I didn’t wire up an interrupts, etc. since this is just a basic proof-of-concept example.

Processing in Yosys

Yosys ties everyting together:

# Load the Verilog design with the VexRiscv CPU
read_verilog ../spinal/ExampleTop.sim.v
# Remove the VexRiscv module from the design database
delete VexRiscv
# Load a replacement VexRiscv design that instantiates the RPU
read_verilog VexRiscv_wrapper.v
# Elaborate the RPU (named "core") to RTLIL
ghdl --std=08 core
# Bring together all design modules into 1 hierarchical design
hierarchy -check -top ExampleTop
# Create CXXRTL simulation model
write_cxxrtl -Og ExampleTop.sim.cpp

Compile testbench and design model to an executable

I’m using exactly the same testbench code as the one for my CXXRTL benchmark:

clang++-9 -g -O3 -I`yosys-config --datdir`/include  \
        -DEXAMPLE_TOP=\"ExampleTop.sim.cpp\" 
        -std=c++14 -I../lib main.cpp ../lib/cxxrtl_lib.cpp 
        -o tb

The result is a ./tb executable binary.

Simulate

> ./tb 2 waves.vcd

UART TX: 
UART TX: 

UART TX: H
UART TX: e
UART TX: l
UART TX: l
UART TX: o
UART TX:  
UART TX: W
UART TX: o
UART TX: r
UART TX: l
UART TX: d
UART TX: !
UART TX: 
UART TX: 

led_red: 1 0
led_red: 0 1
led_green: 1
led_green: 0
led_blue: 1
led_red: 1 1
led_blue: 0
led_red: 0 2
led_green: 1
led_green: 0

The RPU only executes about 1 instruction every 5 clock cycles whereas the VexRiscv needs only about 1.1 clock cycles per instructions, but other than that, everything runs just the same.

Waveforms

For this run, I dumped waveforms, so you can use gtkwave on this mixed Verilog/VHDL design.

In the screenshot below, you can see the memory bus of the RPU from the VHDL part of the design, and the APB bus of the UART which is written in Verilog:

Mixed Verilog/VHDL VCD Waveforms

Limitations

I didn’t run into major issues, but there are some things to be aware of.

  • VHDL assert statements

    gHDL converts VHDL assert statements into RTLIL $assert cells. These are used by Yosys for formal property checking, but CXXRTL doesn’t know what to do with it.

    The current work-around is to just comment out these statements (RPU doesn’t have them, ORCA does.)

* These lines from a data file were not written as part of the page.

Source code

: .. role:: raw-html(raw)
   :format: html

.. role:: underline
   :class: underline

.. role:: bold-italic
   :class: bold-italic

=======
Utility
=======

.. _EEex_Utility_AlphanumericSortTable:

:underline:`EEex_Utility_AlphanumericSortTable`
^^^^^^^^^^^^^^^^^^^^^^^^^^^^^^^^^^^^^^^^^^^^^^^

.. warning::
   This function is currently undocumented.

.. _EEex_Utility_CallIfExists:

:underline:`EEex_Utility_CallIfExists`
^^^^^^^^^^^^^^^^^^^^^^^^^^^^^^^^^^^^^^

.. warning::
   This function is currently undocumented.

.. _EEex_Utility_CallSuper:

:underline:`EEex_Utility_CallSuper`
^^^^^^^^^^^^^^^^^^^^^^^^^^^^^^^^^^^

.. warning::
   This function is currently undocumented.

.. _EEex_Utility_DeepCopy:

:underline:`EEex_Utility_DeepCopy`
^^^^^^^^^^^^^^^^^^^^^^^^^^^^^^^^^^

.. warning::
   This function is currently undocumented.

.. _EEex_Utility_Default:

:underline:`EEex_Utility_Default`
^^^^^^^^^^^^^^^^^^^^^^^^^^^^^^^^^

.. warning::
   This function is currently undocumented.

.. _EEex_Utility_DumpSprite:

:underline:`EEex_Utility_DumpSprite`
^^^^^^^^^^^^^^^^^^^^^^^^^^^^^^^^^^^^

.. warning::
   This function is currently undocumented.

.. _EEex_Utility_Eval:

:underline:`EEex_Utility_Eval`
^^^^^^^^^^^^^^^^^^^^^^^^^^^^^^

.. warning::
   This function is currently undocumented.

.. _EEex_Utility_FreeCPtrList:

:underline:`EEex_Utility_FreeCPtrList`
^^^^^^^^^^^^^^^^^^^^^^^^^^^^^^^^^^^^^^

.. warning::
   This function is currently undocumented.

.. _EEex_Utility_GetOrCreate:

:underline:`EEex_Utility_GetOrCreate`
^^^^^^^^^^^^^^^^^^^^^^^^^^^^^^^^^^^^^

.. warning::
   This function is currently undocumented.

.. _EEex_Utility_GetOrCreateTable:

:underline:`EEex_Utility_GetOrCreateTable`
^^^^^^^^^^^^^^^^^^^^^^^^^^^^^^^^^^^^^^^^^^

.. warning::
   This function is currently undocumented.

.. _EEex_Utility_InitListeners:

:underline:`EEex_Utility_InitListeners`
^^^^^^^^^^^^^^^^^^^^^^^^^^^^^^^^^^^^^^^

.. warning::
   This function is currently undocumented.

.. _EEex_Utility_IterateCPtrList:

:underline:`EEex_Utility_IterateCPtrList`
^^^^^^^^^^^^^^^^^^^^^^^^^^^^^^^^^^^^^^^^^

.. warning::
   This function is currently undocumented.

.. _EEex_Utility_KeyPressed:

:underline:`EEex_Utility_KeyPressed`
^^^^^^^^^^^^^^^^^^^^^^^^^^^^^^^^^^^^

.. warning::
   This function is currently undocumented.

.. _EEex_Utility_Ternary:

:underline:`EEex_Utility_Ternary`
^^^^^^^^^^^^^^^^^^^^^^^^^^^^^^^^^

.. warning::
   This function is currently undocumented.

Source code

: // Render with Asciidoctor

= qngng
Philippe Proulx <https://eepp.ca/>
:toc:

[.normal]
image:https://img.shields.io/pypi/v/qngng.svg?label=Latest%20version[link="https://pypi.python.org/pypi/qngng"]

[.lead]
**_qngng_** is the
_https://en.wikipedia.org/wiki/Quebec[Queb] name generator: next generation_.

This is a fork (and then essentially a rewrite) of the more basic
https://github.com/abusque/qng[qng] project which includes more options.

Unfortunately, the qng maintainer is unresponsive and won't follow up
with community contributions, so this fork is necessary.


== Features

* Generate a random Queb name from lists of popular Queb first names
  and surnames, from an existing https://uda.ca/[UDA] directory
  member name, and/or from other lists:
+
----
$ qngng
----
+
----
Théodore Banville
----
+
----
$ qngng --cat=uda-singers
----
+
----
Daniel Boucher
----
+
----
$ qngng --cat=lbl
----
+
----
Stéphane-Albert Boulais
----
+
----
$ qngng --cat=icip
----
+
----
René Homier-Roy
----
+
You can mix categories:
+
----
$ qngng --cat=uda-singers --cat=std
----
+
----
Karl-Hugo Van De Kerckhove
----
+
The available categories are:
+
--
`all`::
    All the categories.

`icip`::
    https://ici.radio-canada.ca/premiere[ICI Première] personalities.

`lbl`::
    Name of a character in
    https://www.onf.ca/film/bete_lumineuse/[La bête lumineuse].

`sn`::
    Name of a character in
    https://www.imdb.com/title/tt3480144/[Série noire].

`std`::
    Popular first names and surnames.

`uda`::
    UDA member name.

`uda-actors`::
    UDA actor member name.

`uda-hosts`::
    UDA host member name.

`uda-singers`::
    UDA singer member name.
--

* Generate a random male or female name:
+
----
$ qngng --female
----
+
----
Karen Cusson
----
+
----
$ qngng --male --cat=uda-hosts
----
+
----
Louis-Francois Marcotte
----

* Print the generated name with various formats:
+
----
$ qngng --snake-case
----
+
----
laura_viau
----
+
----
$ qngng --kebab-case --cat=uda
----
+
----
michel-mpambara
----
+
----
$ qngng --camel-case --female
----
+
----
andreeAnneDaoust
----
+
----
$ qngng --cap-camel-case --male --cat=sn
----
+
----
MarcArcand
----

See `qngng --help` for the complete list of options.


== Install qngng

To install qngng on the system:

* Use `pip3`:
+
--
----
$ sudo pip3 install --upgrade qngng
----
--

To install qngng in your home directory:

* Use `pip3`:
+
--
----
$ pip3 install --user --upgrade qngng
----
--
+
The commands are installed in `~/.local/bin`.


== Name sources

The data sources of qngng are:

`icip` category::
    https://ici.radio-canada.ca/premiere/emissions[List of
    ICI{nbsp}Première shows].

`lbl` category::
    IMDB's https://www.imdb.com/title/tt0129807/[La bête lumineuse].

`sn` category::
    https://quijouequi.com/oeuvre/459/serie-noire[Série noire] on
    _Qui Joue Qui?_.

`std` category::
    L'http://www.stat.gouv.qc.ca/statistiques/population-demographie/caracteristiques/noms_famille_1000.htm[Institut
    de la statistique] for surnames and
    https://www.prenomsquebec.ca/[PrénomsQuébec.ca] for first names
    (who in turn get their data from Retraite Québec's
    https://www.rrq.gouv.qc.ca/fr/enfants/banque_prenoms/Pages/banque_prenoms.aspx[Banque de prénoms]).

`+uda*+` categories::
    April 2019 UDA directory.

    Ideally, the ghdl plugin should have an option to ignore assert statements, or CXXRTL needs to find a way to deal with them. (E.g. ignore them too, or even add simulation-time assertion checking!)

  • VHDL-specific simulation behavior is dropped

    VHDL has numerical types that abort a simulation when there is a range overflow.

    Since Yosys is ultimately a synthesis tool (in the case of CXXRTL, it synthesizes to C++), these kind of change are dropped. Don’t use gHDL and CXXRTL to verify that range constraints are met during simulation.

    A useful potential enhancement of ghdl plugin would be automatically insert range checking assertions for all limited range numerical types.

  • VHDL Records etc

    I didn’t try this myself, but the ghdl plugin flattens complex types into a single vector.

    This can make debugging waveforms very hard.

  • Case-sensitivity

    VHDL is case insensitive. Verilog is case sensitive. Yosys is case sensitive as well.

    This is something to keep in mind when you run into naming issues. (I didn’t.)

Conclusion

Mixed VHDL/Verilog can now be done with pure open source tools, and it works well!